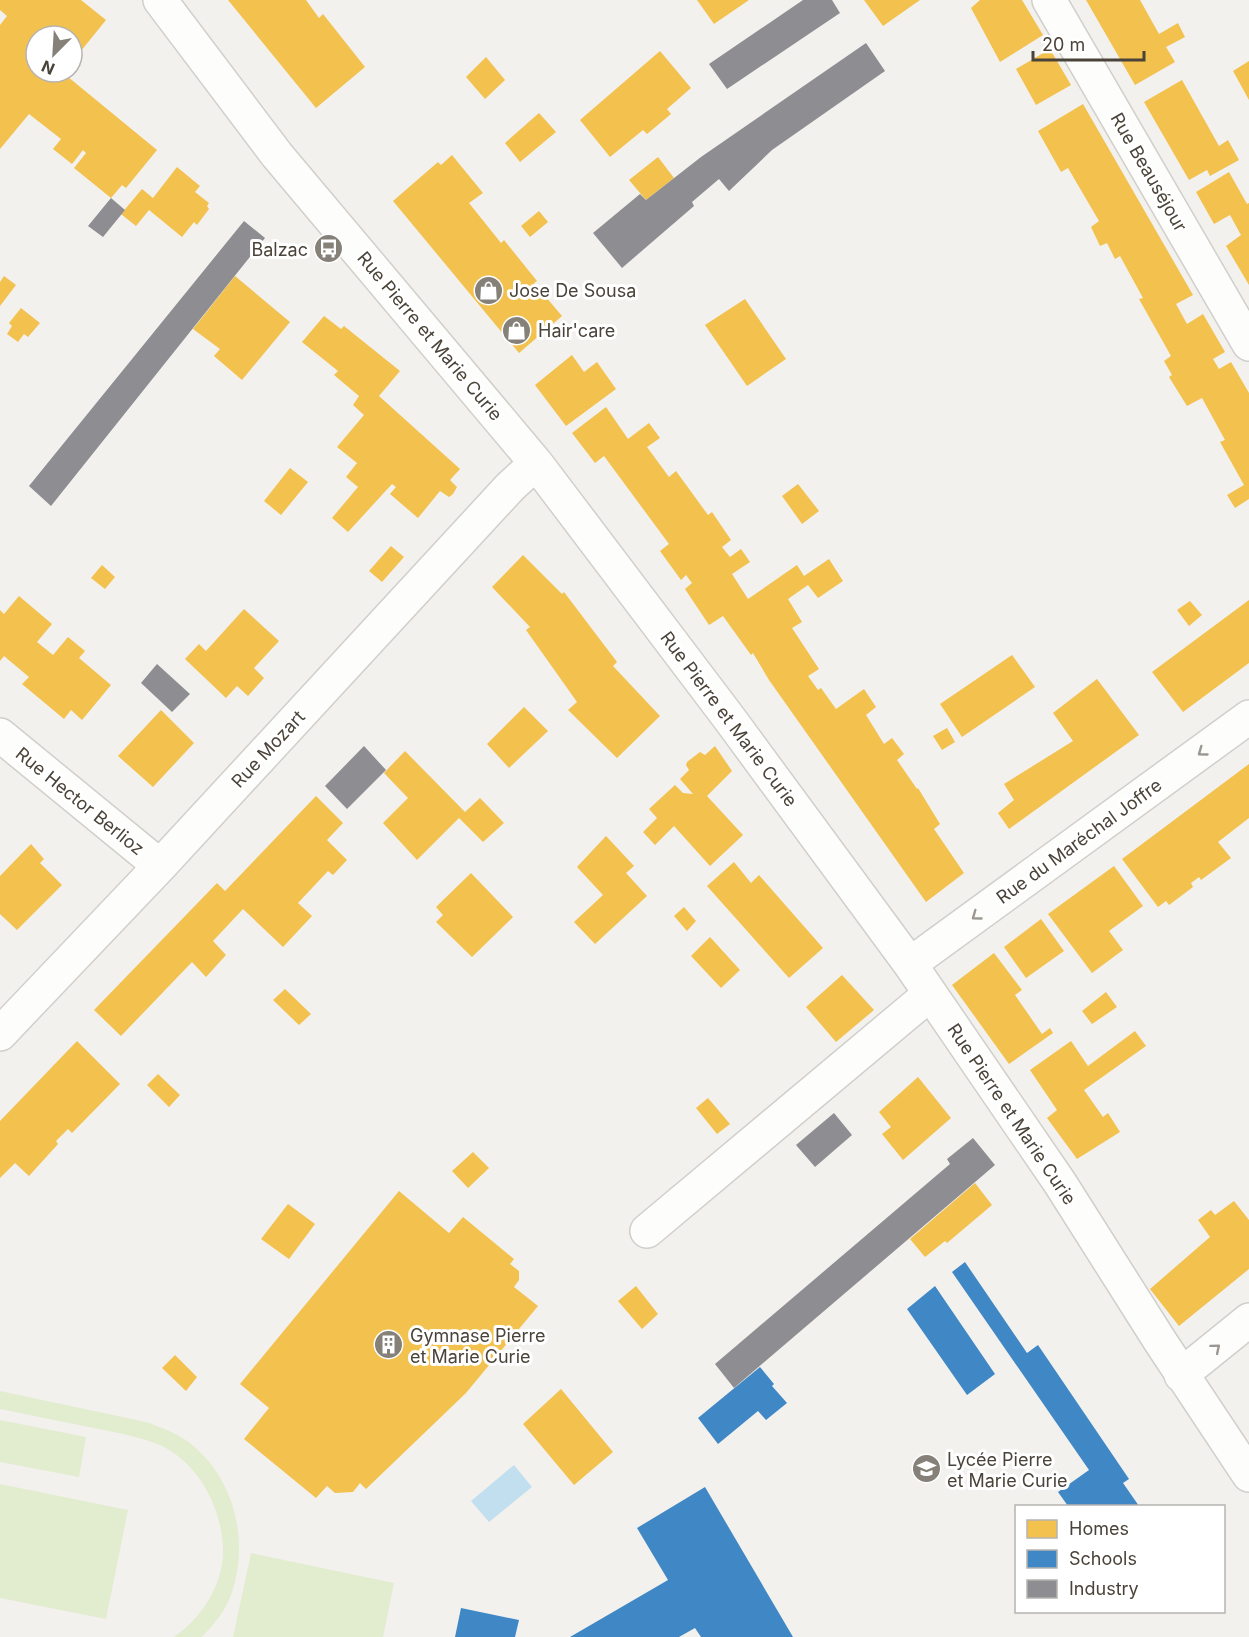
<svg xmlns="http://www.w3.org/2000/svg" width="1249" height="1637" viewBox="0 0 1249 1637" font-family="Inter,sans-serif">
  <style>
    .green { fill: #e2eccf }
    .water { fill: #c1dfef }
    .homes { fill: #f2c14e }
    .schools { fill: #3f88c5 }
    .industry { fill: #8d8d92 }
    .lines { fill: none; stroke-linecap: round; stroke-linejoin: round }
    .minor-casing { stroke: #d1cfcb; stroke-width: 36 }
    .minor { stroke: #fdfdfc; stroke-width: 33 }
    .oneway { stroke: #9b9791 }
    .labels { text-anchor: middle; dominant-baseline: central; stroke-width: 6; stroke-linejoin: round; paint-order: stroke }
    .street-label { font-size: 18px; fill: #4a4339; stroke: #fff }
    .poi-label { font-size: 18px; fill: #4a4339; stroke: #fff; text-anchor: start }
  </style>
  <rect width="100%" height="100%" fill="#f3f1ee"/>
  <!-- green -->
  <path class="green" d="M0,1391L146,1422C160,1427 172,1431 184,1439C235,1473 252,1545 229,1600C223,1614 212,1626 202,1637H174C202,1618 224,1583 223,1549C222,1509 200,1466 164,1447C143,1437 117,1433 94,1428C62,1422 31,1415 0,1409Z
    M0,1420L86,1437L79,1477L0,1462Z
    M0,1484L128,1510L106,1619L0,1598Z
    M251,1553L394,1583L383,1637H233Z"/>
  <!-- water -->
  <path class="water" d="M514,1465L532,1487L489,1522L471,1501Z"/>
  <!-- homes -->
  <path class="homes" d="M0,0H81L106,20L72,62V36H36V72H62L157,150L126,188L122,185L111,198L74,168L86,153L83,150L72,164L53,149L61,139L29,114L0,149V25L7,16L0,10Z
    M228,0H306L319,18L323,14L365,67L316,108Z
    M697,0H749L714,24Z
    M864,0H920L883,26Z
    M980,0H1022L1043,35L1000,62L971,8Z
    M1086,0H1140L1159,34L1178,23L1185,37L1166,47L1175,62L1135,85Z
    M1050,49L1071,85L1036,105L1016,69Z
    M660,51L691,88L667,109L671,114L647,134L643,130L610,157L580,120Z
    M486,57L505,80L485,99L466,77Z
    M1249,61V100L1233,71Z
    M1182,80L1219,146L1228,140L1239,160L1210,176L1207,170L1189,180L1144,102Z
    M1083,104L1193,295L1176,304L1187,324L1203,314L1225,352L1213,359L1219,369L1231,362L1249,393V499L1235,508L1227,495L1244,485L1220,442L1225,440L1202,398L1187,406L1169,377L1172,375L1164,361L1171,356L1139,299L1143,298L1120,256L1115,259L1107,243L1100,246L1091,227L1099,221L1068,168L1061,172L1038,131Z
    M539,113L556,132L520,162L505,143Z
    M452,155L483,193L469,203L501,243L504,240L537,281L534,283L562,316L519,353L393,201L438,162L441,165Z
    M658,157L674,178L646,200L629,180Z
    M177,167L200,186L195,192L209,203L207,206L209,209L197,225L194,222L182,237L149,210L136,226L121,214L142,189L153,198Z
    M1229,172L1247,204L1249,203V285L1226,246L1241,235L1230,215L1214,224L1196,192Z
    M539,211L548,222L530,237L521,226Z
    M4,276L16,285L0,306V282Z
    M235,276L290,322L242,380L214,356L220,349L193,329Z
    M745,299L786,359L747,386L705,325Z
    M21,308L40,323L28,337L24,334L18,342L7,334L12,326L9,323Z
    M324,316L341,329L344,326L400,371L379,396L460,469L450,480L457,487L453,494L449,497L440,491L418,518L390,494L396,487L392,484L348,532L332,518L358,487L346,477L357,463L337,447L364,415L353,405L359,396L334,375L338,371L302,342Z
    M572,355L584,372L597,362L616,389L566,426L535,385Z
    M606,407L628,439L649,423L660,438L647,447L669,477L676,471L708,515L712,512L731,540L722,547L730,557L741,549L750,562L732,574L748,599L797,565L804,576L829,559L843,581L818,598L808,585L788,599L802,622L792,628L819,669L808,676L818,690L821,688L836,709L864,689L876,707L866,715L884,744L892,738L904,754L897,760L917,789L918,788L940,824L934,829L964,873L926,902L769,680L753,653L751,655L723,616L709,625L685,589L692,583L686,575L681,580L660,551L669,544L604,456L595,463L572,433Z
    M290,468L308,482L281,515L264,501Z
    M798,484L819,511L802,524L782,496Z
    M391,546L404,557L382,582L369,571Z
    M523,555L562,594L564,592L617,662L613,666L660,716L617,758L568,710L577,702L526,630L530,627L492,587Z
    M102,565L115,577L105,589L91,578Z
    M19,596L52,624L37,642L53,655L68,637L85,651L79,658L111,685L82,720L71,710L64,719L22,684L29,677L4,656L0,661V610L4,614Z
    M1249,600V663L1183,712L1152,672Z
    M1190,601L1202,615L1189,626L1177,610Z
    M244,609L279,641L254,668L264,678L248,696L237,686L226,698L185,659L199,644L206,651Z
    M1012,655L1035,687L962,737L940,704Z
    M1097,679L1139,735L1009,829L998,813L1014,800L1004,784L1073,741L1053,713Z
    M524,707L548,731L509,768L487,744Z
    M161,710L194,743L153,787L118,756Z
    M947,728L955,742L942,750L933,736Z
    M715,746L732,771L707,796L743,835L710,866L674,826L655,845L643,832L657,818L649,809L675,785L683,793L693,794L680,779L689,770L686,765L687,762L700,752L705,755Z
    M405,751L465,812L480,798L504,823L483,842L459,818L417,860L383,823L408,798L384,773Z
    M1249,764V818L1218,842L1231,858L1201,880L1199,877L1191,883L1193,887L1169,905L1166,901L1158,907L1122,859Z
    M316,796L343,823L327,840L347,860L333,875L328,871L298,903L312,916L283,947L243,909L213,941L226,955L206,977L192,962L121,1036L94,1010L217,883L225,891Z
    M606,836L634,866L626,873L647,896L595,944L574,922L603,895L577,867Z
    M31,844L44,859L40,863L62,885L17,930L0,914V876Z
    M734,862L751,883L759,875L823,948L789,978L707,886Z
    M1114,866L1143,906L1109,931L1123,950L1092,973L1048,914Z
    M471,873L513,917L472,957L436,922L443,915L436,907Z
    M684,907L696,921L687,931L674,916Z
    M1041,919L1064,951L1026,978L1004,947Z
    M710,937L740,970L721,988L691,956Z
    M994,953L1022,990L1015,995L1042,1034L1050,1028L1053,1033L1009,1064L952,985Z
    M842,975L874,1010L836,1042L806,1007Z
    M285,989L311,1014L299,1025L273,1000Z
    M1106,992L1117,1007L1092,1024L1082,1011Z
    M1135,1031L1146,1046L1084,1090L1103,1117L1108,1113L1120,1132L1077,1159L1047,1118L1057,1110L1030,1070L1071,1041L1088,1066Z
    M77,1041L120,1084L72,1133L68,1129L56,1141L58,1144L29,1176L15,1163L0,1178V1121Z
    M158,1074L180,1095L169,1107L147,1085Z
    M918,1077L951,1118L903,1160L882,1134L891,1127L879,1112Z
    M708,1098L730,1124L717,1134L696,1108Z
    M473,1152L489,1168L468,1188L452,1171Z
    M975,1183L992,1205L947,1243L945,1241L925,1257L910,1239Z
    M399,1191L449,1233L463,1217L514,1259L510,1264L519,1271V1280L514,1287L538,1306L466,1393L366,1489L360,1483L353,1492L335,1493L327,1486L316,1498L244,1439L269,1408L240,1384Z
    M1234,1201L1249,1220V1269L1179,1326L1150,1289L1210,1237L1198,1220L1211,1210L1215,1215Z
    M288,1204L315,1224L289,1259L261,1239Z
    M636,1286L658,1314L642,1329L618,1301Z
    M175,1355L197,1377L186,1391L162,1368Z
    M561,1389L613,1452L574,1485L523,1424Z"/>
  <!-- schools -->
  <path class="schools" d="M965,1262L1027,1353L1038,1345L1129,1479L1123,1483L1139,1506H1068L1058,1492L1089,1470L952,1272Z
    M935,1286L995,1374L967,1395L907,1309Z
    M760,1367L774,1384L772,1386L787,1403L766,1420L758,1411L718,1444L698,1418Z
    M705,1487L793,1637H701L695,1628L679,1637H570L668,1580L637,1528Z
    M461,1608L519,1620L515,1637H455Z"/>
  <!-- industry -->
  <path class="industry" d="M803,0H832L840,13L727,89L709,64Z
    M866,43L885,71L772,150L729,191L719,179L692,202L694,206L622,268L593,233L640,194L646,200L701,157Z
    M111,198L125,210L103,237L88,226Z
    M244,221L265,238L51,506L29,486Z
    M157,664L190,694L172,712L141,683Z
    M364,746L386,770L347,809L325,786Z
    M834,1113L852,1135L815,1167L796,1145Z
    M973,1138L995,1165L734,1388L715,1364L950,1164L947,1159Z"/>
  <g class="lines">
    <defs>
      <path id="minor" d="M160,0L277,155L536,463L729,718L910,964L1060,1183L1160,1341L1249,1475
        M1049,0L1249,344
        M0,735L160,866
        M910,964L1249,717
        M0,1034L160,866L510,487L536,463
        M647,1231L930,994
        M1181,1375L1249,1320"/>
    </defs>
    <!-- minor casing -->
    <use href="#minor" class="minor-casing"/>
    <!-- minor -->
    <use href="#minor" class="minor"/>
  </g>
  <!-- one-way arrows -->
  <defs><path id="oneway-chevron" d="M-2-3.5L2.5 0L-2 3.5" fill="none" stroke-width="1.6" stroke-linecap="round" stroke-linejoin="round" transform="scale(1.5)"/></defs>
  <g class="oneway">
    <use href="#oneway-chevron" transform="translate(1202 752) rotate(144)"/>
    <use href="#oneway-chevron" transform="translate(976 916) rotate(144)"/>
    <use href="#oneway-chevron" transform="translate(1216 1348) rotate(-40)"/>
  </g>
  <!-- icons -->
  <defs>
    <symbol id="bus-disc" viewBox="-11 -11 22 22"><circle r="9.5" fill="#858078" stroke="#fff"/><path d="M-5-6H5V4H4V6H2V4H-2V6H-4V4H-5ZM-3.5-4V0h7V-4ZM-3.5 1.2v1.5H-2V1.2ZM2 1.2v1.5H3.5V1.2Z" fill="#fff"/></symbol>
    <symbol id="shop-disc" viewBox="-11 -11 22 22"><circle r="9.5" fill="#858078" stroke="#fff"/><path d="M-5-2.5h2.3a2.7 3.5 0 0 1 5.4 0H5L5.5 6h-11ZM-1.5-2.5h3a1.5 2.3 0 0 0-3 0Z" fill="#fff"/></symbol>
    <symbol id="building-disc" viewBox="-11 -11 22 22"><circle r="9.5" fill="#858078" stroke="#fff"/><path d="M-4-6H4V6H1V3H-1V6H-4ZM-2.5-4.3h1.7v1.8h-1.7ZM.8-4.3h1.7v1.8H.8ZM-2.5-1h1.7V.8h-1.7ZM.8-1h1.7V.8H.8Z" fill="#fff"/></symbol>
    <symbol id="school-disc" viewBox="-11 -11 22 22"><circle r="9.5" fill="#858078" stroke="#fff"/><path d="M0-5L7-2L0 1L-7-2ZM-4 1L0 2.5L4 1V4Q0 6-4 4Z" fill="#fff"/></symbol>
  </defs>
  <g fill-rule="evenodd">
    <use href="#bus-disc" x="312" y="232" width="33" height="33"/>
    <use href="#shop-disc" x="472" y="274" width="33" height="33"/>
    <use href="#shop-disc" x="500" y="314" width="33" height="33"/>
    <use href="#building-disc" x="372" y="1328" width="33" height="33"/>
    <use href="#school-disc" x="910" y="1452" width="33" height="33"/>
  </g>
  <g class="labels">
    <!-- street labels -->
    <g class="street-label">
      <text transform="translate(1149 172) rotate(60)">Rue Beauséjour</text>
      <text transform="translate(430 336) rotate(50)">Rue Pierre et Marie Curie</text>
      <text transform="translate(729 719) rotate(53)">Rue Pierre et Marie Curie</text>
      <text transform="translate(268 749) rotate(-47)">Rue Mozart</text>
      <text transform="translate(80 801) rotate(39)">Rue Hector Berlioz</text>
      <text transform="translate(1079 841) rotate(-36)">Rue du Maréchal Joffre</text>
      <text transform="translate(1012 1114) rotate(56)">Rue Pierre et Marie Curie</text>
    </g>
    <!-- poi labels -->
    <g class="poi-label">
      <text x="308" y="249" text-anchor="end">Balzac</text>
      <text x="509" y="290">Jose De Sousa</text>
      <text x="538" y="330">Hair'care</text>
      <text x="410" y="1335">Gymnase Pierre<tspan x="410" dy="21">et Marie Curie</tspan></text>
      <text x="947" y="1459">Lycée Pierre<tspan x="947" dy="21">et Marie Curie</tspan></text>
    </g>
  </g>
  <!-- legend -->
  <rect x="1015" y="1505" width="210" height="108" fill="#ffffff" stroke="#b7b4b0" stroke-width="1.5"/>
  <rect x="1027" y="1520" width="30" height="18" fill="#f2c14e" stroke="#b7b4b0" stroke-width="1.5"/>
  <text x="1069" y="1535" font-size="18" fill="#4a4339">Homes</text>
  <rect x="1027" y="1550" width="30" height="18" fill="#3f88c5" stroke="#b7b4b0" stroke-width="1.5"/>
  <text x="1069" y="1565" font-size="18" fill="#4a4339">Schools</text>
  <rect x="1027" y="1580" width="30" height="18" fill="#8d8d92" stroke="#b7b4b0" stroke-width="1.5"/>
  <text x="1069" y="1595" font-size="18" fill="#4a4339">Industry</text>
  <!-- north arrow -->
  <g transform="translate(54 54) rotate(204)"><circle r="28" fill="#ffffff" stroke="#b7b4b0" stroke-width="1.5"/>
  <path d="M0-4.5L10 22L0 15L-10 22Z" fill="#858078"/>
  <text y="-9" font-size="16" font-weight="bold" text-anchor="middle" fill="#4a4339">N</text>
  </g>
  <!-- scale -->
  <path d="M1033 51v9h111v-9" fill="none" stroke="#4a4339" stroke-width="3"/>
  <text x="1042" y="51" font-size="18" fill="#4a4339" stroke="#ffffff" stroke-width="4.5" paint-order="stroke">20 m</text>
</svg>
....
■ **Problem requirements**
Lines containing the string "middle" are the ones to copy from the entries above.

■ **Task result**
    .labels { text-anchor: middle; dominant-baseline: central; stroke-width: 6; stroke-linejoin: round; paint-order: stroke }
  <text y="-9" font-size="16" font-weight="bold" text-anchor="middle" fill="#4a4339">N</text>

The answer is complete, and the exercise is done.